5510 sayılı Yasanın Geçici 22. maddesinde yer alan “Bu Kanunun 4'üncü maddesinin birinci fıkrasının (b) bendinin (3) numaralı alt bendinde belirtilen anonim şirketlerin kurucu ortaklarından daha önce 1479 sayılı Kanunun 24'üncü maddesine tabi olarak sigortalı olanlardan sigortalılıklarını devam ettirmek isteyenlerin bu maddenin yürürlük tarihinden itibaren altı ay içinde yazılı talepte bulunmaları halinde sigortalılıkları aynen devam ettirilir. Bu süre içerisinde talepte bulunmayanların sigortalılıkları ise bu Kanunun yürürlük tarihi itibariyle sona erer.” hükmü uyarınca davacının 01.10.2008 tarihi öncesinde anonim şirket kurucu ortağı olup olmadığı ve anılan madde çerçevesinde Kuruma yazılı talepte bulunup bulunmadığı belirlenmeli, sigortalılık hallerinin birleşmesini düzenleyen 5510 sayılı Yasanın 53. maddenin 2. fıkrasındaki “4'üncü maddenin birinci fıkrasının (b) bendi kapsamında sayılanlar, kendilerine ait veya ortak oldukları işyerlerinden dolayı, 4 üncü maddenin birinci fıkrasının (a) bendi kapsamında sigortalı bildirilemezler.” hükmü gözetilmelidir.

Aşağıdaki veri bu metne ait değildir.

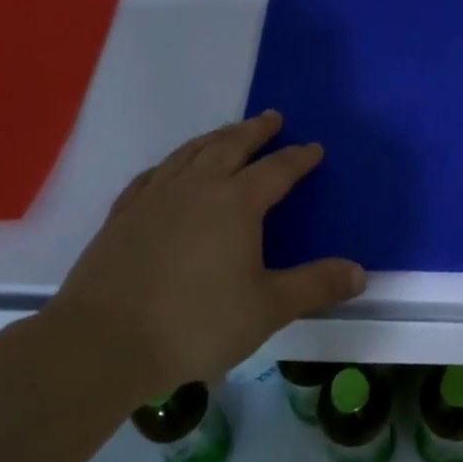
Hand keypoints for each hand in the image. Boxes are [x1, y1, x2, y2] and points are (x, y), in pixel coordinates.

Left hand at [50, 111, 365, 395]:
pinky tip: (171, 169)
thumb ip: (315, 286)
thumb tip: (360, 273)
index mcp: (236, 203)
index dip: (299, 157)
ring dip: (215, 137)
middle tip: (272, 118)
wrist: (102, 343)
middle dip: (255, 130)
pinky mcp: (123, 214)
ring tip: (228, 133)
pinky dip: (172, 162)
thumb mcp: (268, 308)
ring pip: (191, 152)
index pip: (277, 169)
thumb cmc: (195, 323)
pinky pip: (154, 174)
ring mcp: (154, 197)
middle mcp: (196, 187)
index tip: (314, 148)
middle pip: (231, 145)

Yukarıda yapılan açıklamalardan sonra somut olaya gelince, kural olarak limited şirket ortakları az sayıda olmaları nedeniyle kendi işini yapan kimse konumunda oldukları için, 1479 sayılı Kanun/5510 sayılı Kanun 4/b ye tabi zorunlu sigortalı sayılırlar. Başka bir deyişle davacının ortağı olduğu limited şirkete ait işyerinden 506 sayılı Yasa kapsamında yapılan bildirimler 01.10.2008 tarihi öncesi ve sonrası bakımından davacıya geçerli bir sigortalılık vermez. Bu nedenle bu sürelerde Kuruma ödenen primlerin 1479 sayılı Yasa/5510 sayılı Yasanın 4. maddesinin “b” bendi kapsamındaki sigortalılığına aktarılması ve 5510 sayılı Yasanın Geçici 63. maddesi de gözetilerek karşılanan prim gün sayısının belirlenmesi ile sonucuna göre tahsis şartlarının irdelenmesi gerekirken yazılı şekilde karar tesisi usul ve yasaya aykırı olup bozma nedenidir.

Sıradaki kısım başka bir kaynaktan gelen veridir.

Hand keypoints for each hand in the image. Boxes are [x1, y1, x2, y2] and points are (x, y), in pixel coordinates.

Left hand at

Mahkemece, açıklanan bu maddi ve hukuki esaslar gözetilmeksizin, eksik araştırma ve inceleme sonucu yazılı şekilde hüküm kurulması, usul ve yasaya aykırı olup bozma nedenidir.
O halde, davalı Kurum vekilinin bu yönleri amaçlayan temyiz itirazları kabul edilmeli ve ... Bölge Adliye Mahkemesi 9. Hukuk Dairesinin istinaf başvurusunun esastan reddine ilişkin kararı kaldırılarak, İlk Derece Mahkemesince verilen hüküm bozulmalıdır.

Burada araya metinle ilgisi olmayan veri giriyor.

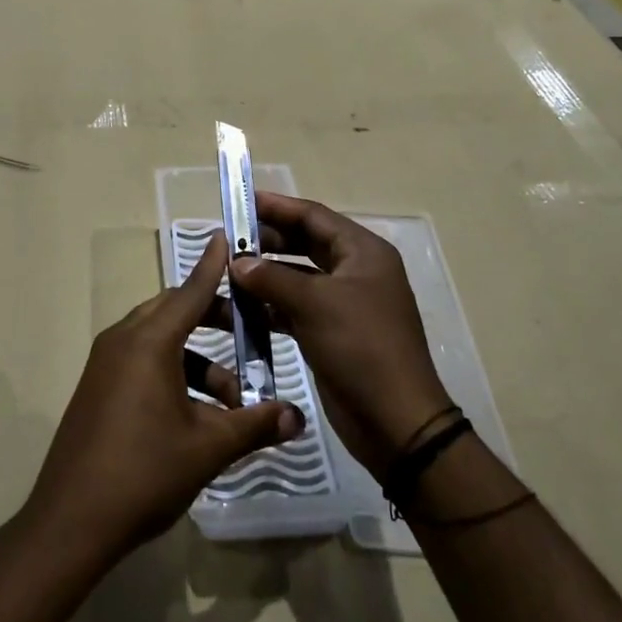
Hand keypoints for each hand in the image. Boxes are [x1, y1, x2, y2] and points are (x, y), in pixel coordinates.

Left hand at [25, 230, 304, 566]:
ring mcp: (106, 364)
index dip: (213, 265)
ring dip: (198, 360)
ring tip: (230, 403)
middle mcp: (123, 340)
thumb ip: (255, 426)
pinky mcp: (98, 387)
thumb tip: (298, 418)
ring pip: (160, 341)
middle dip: (214, 319)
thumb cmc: (144, 473)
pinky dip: (173, 373)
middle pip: (175, 311)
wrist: (71, 521)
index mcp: (149, 342)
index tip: (227, 237)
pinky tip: (196, 416)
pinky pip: (142, 361)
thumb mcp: (208, 448)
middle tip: (251, 335)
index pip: (190, 290)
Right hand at [231, 193, 452, 480]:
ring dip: (264, 274)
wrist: (395, 421)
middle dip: (267, 240)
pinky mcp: (331, 333)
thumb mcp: (315, 304)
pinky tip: (239, 308)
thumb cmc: (361, 347)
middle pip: (305, 243)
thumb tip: (238, 262)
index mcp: (363, 252)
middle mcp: (355, 271)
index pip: (314, 216)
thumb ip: (272, 277)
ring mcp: (344, 304)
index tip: (240, 201)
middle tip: (228, 239)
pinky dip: (270, 305)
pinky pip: (295, 308)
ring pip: (297, 277)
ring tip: (226, 271)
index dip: (277, 206)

SONUÇ : ... Bölge Adliye Mahkemesi 9. Hukuk Dairesi kararının, HMK'nın 373/1. maddesi gereğince kaldırılarak, temyiz edilen İlk Derece Mahkemesi hükmünün yukarıda açıklanan nedenlerle BOZULMASINA, dosyanın kararı veren İlk Derece Mahkemesine ve kararın bir örneğinin ilgili Bölge Adliye Mahkemesine gönderilmesine, 10/03/2022 gününde oybirliğiyle kara verildi.